Denk aan het mengselprobleem. Het systeem van beperkingen is als volgt:
De ongelijkheden werden naar "meer" gekeerd, daarom moeten extra variabelen y 1, y 2, y 3 ≥ 0 worden geïntroduceerd en moeten ze van de linkerkant worden afgetrokken om ze gelijk te maken aan de rechterkant. We krijgen het systeem van beperkingen in de canonieke vorm:
De variabelen y i zullen ook economisch zinvol zijn.

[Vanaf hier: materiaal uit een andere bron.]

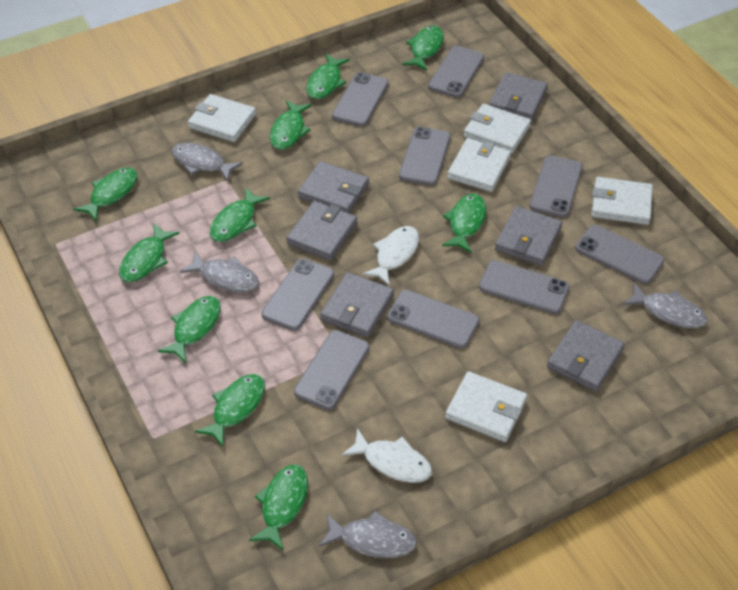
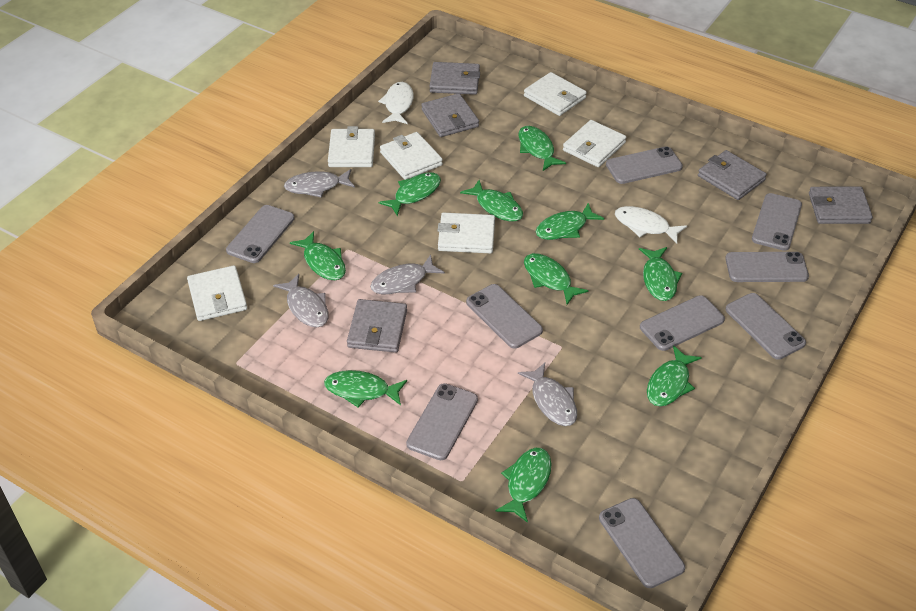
grey wallet: [286,201,357,261] [298,161,369,213] [320,272,394,338] [489,72,548,121] [495,206,562,266] [547,320,625,391] = 6 -> [347,299,407,353] [421,93,479,137] [429,62,480,95] [698,150,767,200] [809,187,873,224] = 5
white wallet: [188,94,256,142] [445,371,527,442] [447,138,511,192] [464,103,531,154] [591,177,653,225] = 5 -> [187,265,247,321] [328,126,375,167] [380,132,443,180] [438,213,495,254] [524,72,587,116] [563,120,626,167] = 6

Als u zich de praktische inhoud van het probleem herinnert, betekent de variabele y 1 de hoeveelheid overtollige stof A in het mengsel, y 2 - de hoeveelheid overtollige stof V in het mengsel, ja 3 - overschot MET in het mengsel.
Het probleem van het vinden van de maximale waarde van de doelfunctie kan worden teruggebracht tot het vinden van het minimum voor de functie - F gezien de vanzelfsprekendheid van de bewering max F = –min (- F). Kijk naar de foto: als op een gegeven moment x= x 0 functie ja= F(x) zijn maximum bereikt, dan is de functie ja= –F(x), symmetrisch om de as OS, op hetzelfde punt x 0 bereikt een minimum, en F maximaal = - (- F min) bij x = x 0 .

Gevolgtrekking. Om het LP-probleem in een canonieke vorm weer te geven, is het noodzakelijk:

  • ongelijkheden die zijn opgenomen in het systeem van beperkingen van het probleem, worden omgezet in vergelijkingen door extra variabelen te introduceren;
  • als de objectieve functie F→ max (gemaximaliseerd), het wordt vervangen door een functie - F→ min (die is geminimaliseerd).